The team was fully embedded in project squads, which meant they were doing high-value UX and strategic work—but they couldn’t be everywhere. Product designers, researchers, and marketers regularly needed content support that the team couldn’t always provide in time. Style guides existed but went unread. Inconsistency crept in. Content designers were pulled toward ad hoc proofreading at the expense of discovery and research work.
Content Design Lead Katie Louise Wright selected Writer after months of vendor evaluation, prioritizing security, data privacy, and compliance—non-negotiables for a licensed bank. Writer’s Figma plugin was the decisive feature: it brought the style guide into the tool where designers actually worked, so content guidance appeared in context during prototyping rather than as a separate document to check later. Writer was then expanded via Chrome extensions for email, the Knowledge Graph for research and test-result repositories, and AI apps for script writing, transcript analysis, and SQL assistance. Each team received a dedicated champion and use-case mapping sessions with Writer’s customer success team.
The results were measurable and spread organically.
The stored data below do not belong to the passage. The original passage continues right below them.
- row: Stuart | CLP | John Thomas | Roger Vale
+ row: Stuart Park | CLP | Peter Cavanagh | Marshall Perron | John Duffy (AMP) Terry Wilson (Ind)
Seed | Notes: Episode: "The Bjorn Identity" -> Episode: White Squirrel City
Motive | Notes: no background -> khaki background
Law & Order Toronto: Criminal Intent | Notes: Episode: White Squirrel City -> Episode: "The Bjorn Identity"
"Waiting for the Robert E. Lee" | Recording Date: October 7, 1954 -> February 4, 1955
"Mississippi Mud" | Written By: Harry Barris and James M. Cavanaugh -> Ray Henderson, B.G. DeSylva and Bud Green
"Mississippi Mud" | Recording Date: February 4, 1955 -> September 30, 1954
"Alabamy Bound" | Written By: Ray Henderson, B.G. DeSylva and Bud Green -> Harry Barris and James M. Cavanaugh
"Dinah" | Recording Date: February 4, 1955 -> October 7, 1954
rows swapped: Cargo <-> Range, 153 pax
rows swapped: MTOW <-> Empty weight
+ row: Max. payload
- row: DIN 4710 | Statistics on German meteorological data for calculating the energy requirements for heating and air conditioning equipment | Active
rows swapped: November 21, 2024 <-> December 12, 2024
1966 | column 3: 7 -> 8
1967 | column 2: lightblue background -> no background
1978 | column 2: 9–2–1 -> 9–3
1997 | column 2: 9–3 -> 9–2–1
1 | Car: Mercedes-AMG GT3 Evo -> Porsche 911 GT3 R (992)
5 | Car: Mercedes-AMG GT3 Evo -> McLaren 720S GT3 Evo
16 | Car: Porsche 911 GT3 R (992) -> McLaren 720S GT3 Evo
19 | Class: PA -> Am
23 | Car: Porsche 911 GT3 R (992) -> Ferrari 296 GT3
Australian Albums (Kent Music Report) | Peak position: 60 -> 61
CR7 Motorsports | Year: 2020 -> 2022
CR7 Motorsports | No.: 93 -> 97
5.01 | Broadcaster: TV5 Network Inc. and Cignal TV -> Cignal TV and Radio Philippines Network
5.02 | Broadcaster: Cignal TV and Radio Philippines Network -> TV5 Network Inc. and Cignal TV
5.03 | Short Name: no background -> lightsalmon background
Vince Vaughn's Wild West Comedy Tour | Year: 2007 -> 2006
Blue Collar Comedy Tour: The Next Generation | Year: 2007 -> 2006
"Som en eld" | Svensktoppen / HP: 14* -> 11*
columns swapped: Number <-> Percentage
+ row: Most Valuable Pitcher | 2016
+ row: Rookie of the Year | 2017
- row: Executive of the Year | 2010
Time spent on content tasks fell by 58%. Employee confidence in writing increased by 50%. Seven distinct teams—including product, UX, legal, marketing, data analytics, and customer support—now use Writer as part of their regular workflows. Content designers freed from ad hoc work shifted toward strategic discovery: problem definition, competitor analysis, user research interviews, and key messaging architecture.
N26 is now building out the Writer Knowledge Graph as a searchable repository for UX insights, marketing research, and A/B test results—giving any team the ability to query the company’s accumulated research with natural language. The platform has moved from a single-team tool to a company-wide content operating system, with power users in multiple departments surfacing novel use cases that even the original implementation team hadn’t anticipated.